The complete GraphGen dataset format. Contains tasks with arbitrary JSON inputs, gold outputs (optionally linked to tasks), rubrics (task-specific and/or default), and judge configuration. Methods:

validate_unique_task_ids

validate_unique_task_ids(cls, v: List[GraphGenTask]) -> List[GraphGenTask]
Ensure all task IDs are unique.

validate_gold_output_task_ids

validate_gold_output_task_ids(cls, v: List[GraphGenGoldOutput], info: ValidationInfo) -> List[GraphGenGoldOutput]
Ensure gold output task_ids reference valid tasks. Args:
  • v: The list of gold outputs being validated.
  • info: Pydantic ValidationInfo providing access to other fields via info.data.
Returns:
  • The validated list of gold outputs.
Raises:
  • ValueError: If a gold output references a non-existent task ID.

validate_select_output

validate_select_output(cls, v: Any) -> Optional[Union[str, List[str]]]
Validate select_output is a string or list of strings.

validate_output_config

validate_output_config(cls, v: Any) -> Optional[OutputConfig]
Convert dict to OutputConfig for backward compatibility.

get_task_by_id

get_task_by_id(self, task_id: str) -> Optional[GraphGenTask]
Get a task by its ID.

get_task_by_index

get_task_by_index(self, index: int) -> Optional[GraphGenTask]
Get a task by zero-based index. Args:
  • index: Zero-based index into tasks list (0 to len(tasks)-1).
Returns:
  • Task at the specified index, or None if index is out of range.

get_gold_output_for_task

get_gold_output_for_task(self, task_id: str) -> Optional[GraphGenGoldOutput]
Get the gold output linked to a specific task.

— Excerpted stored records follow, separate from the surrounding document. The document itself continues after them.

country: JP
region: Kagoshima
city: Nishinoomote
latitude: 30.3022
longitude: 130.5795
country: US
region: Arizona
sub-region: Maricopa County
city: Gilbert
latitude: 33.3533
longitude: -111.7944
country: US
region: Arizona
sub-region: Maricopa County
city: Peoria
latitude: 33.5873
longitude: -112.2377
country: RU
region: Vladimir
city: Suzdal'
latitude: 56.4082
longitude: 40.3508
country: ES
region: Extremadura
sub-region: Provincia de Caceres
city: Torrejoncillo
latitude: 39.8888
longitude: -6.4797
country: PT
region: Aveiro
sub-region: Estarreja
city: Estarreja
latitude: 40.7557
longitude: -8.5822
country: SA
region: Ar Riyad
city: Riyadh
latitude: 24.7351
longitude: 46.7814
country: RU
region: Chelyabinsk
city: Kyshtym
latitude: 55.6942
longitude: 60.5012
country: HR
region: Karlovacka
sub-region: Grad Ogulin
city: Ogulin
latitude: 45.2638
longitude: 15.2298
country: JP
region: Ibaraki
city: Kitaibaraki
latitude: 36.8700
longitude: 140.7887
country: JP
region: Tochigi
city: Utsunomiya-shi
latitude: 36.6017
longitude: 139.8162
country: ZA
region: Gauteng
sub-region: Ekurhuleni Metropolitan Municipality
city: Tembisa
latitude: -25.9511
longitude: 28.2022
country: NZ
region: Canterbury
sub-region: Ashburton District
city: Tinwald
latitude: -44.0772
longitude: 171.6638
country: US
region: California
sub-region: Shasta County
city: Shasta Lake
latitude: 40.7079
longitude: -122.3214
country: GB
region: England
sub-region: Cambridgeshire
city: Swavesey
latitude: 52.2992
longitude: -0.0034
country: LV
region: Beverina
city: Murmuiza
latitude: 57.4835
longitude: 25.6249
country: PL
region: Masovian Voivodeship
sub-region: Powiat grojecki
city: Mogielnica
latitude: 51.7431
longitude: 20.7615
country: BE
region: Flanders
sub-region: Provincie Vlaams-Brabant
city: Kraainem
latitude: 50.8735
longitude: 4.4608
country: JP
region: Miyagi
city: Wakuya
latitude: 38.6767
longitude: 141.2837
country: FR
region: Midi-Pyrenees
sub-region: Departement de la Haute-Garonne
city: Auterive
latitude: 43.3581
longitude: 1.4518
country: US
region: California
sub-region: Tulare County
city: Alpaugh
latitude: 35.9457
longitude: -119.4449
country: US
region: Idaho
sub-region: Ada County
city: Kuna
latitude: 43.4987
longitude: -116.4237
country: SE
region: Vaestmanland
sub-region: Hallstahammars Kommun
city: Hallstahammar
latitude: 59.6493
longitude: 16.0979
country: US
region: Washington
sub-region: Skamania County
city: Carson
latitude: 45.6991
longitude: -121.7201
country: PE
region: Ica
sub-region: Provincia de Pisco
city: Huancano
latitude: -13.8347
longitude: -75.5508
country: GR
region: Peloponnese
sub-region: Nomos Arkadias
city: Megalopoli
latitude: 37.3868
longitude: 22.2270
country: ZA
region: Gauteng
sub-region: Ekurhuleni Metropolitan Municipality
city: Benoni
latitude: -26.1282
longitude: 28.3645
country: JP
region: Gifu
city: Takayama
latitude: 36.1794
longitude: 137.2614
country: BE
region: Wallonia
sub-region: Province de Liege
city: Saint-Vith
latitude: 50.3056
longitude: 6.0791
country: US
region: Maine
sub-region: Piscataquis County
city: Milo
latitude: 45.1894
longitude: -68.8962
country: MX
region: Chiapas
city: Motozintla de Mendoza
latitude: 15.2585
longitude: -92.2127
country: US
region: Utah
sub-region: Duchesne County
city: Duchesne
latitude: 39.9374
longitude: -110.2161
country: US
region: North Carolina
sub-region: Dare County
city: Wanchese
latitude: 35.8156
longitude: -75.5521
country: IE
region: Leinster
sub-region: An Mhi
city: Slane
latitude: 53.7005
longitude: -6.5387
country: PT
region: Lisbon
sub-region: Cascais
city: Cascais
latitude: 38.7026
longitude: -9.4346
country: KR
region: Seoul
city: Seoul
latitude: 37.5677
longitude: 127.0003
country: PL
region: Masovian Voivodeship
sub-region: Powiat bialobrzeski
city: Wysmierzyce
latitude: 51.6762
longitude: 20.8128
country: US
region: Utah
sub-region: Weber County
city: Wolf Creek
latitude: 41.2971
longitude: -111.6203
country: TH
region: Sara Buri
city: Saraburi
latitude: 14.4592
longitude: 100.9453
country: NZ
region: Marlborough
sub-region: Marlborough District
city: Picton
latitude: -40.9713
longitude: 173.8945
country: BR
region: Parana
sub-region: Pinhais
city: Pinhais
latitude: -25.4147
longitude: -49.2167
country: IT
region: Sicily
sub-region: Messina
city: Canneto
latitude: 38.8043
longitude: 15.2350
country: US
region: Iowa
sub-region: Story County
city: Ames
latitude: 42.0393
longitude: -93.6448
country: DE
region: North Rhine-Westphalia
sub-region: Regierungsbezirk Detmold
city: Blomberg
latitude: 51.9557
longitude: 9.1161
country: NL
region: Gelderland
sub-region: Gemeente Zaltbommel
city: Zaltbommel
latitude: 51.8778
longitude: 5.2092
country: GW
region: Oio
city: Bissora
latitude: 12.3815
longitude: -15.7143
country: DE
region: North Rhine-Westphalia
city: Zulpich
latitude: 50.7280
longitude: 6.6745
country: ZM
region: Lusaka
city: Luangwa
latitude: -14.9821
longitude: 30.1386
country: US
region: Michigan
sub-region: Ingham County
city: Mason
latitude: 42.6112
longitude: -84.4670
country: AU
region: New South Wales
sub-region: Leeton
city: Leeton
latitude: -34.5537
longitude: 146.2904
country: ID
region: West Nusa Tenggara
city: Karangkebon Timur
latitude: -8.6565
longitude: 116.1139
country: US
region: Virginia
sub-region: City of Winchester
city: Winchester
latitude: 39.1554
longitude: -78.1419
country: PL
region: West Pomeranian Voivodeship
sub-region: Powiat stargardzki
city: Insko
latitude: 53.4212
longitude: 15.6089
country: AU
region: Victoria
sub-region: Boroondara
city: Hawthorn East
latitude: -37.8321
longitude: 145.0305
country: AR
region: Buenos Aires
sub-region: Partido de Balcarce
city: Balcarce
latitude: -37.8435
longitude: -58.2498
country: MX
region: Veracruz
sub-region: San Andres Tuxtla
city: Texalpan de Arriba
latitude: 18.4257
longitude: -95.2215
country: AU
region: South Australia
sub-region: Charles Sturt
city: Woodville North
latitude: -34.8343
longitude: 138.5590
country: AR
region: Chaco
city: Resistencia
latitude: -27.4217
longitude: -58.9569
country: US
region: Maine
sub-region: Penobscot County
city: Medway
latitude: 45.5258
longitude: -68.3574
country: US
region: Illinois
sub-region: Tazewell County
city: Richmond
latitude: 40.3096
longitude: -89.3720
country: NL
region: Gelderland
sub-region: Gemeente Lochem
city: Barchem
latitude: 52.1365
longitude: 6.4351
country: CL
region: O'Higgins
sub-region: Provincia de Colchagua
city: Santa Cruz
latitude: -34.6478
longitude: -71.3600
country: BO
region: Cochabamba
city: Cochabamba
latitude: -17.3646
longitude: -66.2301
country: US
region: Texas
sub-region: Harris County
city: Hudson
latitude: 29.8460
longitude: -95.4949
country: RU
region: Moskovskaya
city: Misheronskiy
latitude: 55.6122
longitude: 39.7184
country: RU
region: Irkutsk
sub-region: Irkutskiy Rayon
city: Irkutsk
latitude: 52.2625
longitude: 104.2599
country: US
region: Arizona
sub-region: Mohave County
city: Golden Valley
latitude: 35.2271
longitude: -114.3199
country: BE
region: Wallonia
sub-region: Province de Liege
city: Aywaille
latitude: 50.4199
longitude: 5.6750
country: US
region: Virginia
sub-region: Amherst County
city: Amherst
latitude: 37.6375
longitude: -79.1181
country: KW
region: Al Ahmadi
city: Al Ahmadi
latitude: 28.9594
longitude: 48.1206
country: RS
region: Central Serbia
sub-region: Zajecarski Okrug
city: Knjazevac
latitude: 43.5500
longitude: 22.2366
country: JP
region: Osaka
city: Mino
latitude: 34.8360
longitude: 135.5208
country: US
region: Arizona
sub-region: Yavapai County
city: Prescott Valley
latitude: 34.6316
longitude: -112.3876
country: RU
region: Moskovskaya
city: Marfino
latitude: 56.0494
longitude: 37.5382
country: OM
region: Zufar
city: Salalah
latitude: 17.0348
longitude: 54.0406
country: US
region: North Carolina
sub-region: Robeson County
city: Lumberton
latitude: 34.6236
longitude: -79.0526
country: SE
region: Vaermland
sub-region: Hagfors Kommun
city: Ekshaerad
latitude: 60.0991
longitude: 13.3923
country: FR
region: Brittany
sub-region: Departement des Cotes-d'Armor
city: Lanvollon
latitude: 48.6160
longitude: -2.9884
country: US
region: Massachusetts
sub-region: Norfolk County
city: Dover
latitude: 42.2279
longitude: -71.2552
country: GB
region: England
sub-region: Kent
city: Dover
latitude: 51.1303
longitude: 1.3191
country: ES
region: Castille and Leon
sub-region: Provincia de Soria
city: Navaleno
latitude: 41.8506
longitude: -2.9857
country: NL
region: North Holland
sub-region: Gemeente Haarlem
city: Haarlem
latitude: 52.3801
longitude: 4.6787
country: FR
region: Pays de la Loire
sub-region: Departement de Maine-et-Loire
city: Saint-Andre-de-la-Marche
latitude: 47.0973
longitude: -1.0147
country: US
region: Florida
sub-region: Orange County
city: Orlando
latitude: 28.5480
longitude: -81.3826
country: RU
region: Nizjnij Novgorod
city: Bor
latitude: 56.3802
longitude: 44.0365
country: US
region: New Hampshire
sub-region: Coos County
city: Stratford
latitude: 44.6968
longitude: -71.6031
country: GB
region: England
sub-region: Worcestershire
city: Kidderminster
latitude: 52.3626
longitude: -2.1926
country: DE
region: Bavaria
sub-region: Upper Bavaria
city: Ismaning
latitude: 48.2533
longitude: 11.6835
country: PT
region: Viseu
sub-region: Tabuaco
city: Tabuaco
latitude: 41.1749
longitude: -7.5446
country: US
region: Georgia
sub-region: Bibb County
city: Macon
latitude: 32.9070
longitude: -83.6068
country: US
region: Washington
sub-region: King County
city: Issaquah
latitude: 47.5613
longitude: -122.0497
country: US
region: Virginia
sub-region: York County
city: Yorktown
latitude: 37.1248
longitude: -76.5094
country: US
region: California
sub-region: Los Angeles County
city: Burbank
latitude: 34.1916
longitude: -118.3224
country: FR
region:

get_standalone_gold_outputs

get_standalone_gold_outputs(self) -> List[GraphGenGoldOutput]
Get gold outputs not linked to any task (reference pool for contrastive judge).

EventInput

V3-compatible event input for verifier evaluation.

SessionTimeStepInput

V3-compatible session time step input.

SessionTraceInput

V3-compatible session trace input for judge evaluation.

GraphGenGraphJudgeRequest

Request for verifier graph inference.

GraphGenGraphCompletionsModelUsage

Token usage and cost for a single model in a graph completion.

EventRewardResponse

Event-level reward from verifier evaluation.

OutcomeRewardResponse

Outcome-level reward from verifier evaluation.

GraphGenGraphJudgeResponse

Response from verifier graph inference.

GraphGenGraphVerifierRequest

Alias for GraphGenGraphJudgeRequest with verifier terminology.

GraphGenGraphVerifierResponse

Alias for GraphGenGraphJudgeResponse with verifier terminology.

GraphGenJobConfig

Configuration for an GraphGen optimization job. Methods:

get_policy_provider

get_policy_provider(self) -> str
Get the policy provider (auto-detect if not specified).